Central desnudó todos los errores juntos, porque perdía la pelota en la zona media o por los costados, y el local con dos pases justos, dejaba a Ferreira con chance de gol, por suerte para los rosarinos el nueve cordobés es muy limitado.
En el complemento fue peor, Central parecía dosificar las cargas físicas, pensando en el partido del martes en Venezuela por la Libertadores, y Estudiantes lo desbordaba por todos lados.

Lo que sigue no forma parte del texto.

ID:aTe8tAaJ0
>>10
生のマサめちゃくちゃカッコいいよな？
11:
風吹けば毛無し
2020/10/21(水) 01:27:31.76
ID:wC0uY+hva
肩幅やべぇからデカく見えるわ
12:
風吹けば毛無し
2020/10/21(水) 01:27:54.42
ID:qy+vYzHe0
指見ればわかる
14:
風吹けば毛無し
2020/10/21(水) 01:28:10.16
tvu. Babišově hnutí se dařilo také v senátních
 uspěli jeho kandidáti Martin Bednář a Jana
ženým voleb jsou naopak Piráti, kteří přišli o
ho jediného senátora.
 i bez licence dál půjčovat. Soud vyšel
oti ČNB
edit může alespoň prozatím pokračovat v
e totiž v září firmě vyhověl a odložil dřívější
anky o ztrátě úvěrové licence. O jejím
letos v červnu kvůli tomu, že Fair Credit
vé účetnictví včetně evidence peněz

El gol de Julián Fernández fue un bálsamo para el momento Canalla, con un pase/asistencia de Di María notable (Fideo va entrando con ritmo futbolístico, de a poco) y ese 2-0 parecía que liquidaba el pleito.
Sin embargo, Estudiantes que había tenido un tiro en el palo, descontó con el tiro libre de Valiente y todo fue duda. El Canalla se mostraba vulnerable y sufría en cada ataque rival.
Pero las rojas que se ganaron merecidamente Antonini, por un patadón a Di María y luego, Maffini por un golpe artero a Véliz, le dieron al Canalla el oxígeno suficiente para llegar al final del juego con la victoria.
Párrafo aparte, para el mal arbitraje de Herrera, que permitió la violencia en exceso.
Central es un equipo cuando ataca, porque la jerarquía individual es muy notoria, pero si no convierte se le complica transitar el juego con tranquilidad, porque defensivamente da muchas ventajas, está mal parado cuando retrocede y los defensores están cada vez más endebles.